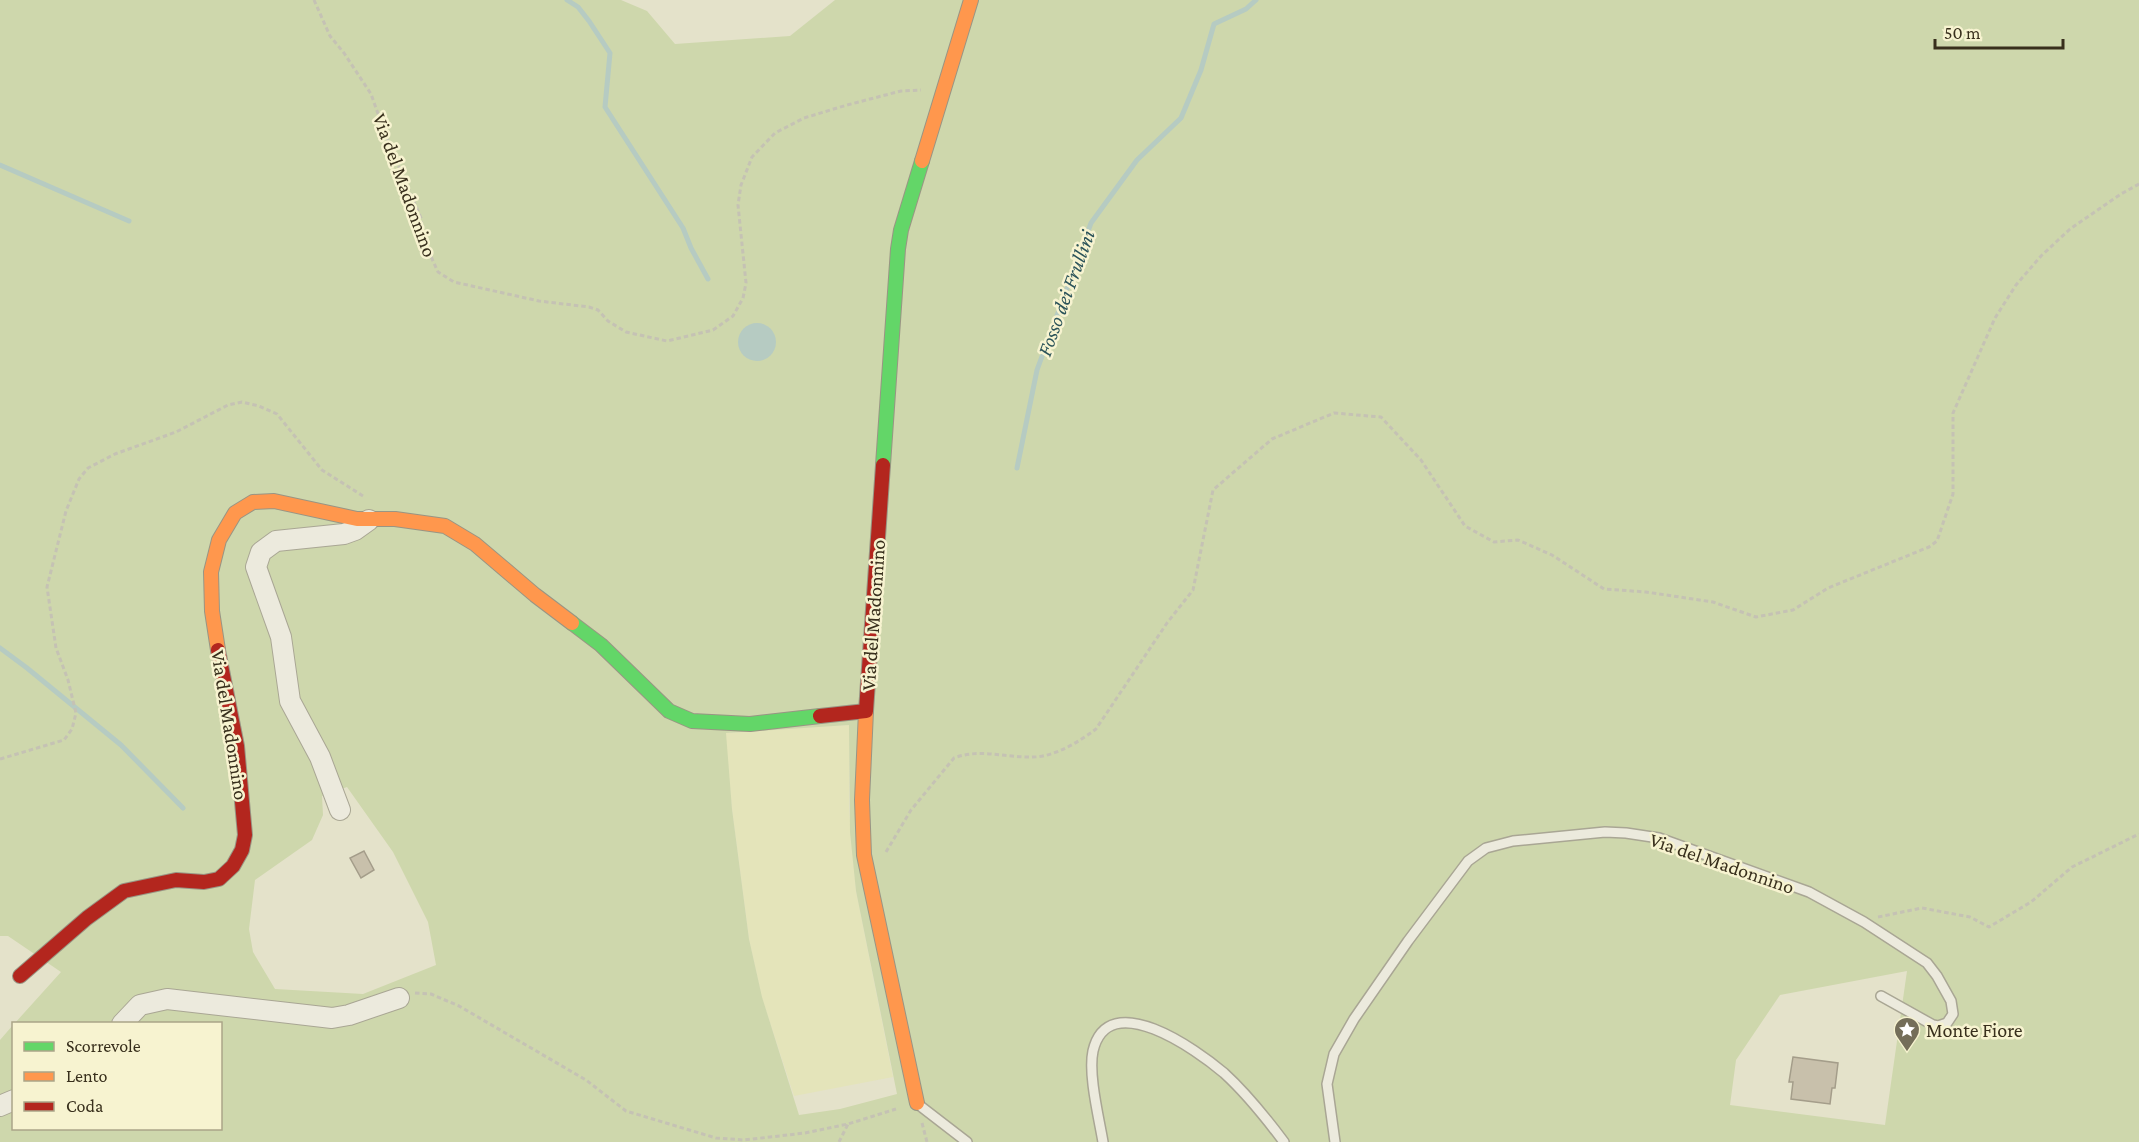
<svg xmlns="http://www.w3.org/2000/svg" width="2139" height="1142" font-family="'Crimson Pro',serif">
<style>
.farmland{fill:#e4e4ba}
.green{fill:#ced7ac;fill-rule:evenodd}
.water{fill:#b6cbc2}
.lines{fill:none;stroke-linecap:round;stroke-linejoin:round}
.stream{stroke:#b6cbc2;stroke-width:5}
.building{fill:#c8c0ab;stroke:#a49d8a;stroke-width:1.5}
.lane-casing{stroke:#a9a694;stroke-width:12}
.street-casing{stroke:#a9a694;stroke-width:22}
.fast-casing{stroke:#999584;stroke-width:16}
.slow-casing{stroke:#999584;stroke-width:16}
.jam-casing{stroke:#999584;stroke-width:16}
.path{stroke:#c5c2b4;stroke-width:3;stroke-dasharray:4.5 3;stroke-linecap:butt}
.lane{stroke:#eceadd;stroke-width:9}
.street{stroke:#eceadd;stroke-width:20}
.fast{stroke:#63d668;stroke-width:14}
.slow{stroke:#ff974d;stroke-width:14}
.jam{stroke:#b3261e;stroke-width:14}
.labels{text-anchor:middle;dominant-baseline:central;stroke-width:5;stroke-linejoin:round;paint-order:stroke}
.street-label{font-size:20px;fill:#382f1c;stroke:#f7f3d0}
.poi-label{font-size:20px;fill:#382f1c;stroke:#f7f3d0;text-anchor:start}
.water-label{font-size:21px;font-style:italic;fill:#2b5359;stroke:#f7f3d0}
</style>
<rect width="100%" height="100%" fill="#e4e2ca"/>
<path class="farmland" d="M849,725V809L856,891L893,1077L794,1096L762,998L749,939L732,809L725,733Z"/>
<path class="green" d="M0,0H621L647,11L675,44L790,36L835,0H2139V1142H0V1040L13,1025L14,1128H220V1024L15,1023L61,972L8,936H0ZM849,725L850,832L856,891L897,1094L840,1109L799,1115L762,997L749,939L732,809L726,733ZM347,787L393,852L428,922L436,965L363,994L275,989L253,952L249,929L255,880L312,840L323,815L322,796ZM1907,971L1885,1125L1730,1105L1736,1060L1780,995Z"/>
<path class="water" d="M738 342a19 19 0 1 1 38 0a19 19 0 1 1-38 0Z"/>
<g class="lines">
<path class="stream" d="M567,0L578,7L589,21L610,53L605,107L683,228L691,248L708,279
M0,165L129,221
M1017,468L1037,370L1091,223L1137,160L1181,118L1201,70L1214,24L1246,9L1256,0
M0,648L27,668L121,745L183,808"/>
</g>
<path class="building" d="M364,851L374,870L361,878L350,858Z
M1793,1057L1838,1063L1835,1088H1832L1830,1104L1791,1099L1793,1082H1789Z"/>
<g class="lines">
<defs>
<path id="lane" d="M919,1105L967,1142
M1103,1142C1099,1118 1088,1074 1093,1051C1108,986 1197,1050 1224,1073C1246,1093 1266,1118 1284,1142
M1335,1142L1327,1084L1334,1054L1354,1019L1408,941L1468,861L1486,848L1513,841L1605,832L1626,833L1659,838L1809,892L1864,922L1927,963L1937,976L1951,1001L1953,1014L1947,1023L1938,1026L1933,1025L1881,996"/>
<path id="street" d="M340,810L320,757L290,701L281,637L256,567L261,552L276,541L344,534L355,530L369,520
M122,1024L140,1005L167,999L332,1018L349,1015L399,998
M0,1106L14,1100"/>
<path id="fast" d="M883,465L898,249L901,230L922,161
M572,623L601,645L669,711L692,721L750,724L820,716"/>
<path id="slow" d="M922,161L971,0
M218,650L212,611L211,572L219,540L235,513L253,502L274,501L357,519H395L445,526L475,544L535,595L572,623
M866,711L862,800L864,855L917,1103"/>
<path id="jam" d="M820,716L866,711L883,465
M20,976L87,918L124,891L176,880L204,882L219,879L233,866L242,850L245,835L237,746L218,650"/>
</defs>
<use href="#lane" class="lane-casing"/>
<use href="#street" class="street-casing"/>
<use href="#fast" class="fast-casing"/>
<use href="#slow" class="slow-casing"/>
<use href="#jam" class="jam-casing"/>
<path class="path" d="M314,0L330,36L344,53L371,94L387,139L421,218L424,241L438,272L454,282L539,301L589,307L598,310L608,321L626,332L667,341L713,330L733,316L743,298L746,283L738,205L741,185L752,157L775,133L804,118L847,105L901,91L921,90
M0,759L64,740L72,729L76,713L68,680L56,648L47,587L66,511L79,479L88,468L115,454L176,432L228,405L242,402L259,406L277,414L322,470L363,496
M886,852L911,810L954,758C980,748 1006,758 1033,757C1054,757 1079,742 1096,729L1167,623L1193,590L1213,490L1272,439L1334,413L1381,417L1421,460L1465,526L1494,542L1518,540L1552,555L1604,589L1646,592L1713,602L1756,617L1793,610L1828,588L1929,547L1937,541L1953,494V413L1995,318L2016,285L2041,256L2070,229L2121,194L2139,184
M1878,917L1922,908L1970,917L1989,927L2031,902L2072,867L2139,834
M415,993L431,994L459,1006L586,1080L626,1111L716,1138L744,1140L805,1133L848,1124L896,1109
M922,1123L927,1142
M839,1142L848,1124"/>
<use href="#lane" class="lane"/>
<use href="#street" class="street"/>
<use href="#fast" class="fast"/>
<use href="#slow" class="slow"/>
<use href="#jam" class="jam"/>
</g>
<defs>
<symbol id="sight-pin" viewBox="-11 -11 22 30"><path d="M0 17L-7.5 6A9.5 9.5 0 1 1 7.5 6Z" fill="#746e59" stroke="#f7f3d0"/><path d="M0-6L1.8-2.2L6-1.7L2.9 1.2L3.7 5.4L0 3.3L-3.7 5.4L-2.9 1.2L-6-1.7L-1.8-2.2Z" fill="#fff"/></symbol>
</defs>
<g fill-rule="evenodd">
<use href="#sight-pin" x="1892" y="1015" width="30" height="40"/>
</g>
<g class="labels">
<g class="street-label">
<text transform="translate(405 185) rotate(70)">Via del Madonnino</text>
<text transform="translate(873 615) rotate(-86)">Via del Madonnino</text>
<text transform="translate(230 725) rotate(81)">Via del Madonnino</text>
<text transform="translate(1722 863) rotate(19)">Via del Madonnino</text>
</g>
<g class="poi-label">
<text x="1926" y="1030">Monte Fiore</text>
</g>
<g class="water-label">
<text transform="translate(1066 293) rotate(-70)">Fosso dei Frullini</text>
</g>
</g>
<rect x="12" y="1022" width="210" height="108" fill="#f7f3d0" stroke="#aba588" stroke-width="1.5"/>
<rect x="24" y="1042" width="30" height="9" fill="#63d668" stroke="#aba588" stroke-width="1.5"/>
<text x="66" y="1052" font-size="18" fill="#382f1c">Scorrevole</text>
<rect x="24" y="1072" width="30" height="9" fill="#ff974d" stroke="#aba588" stroke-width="1.5"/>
<text x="66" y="1082" font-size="18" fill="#382f1c">Lento</text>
<rect x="24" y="1102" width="30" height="9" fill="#b3261e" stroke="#aba588" stroke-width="1.5"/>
<text x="66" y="1112" font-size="18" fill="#382f1c">Coda</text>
<path d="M1935 39v9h128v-9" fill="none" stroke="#382f1c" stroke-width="3"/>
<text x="1944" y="39" font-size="18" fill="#382f1c" stroke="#f7f3d0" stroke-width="4.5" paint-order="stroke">50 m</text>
</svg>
------------------------------------------------
#### [Work instruction]
Check each line above for "evenodd" and return the ones that have it.

#### [Solution below]
.green{fill:#ced7ac;fill-rule:evenodd}
<g fill-rule="evenodd">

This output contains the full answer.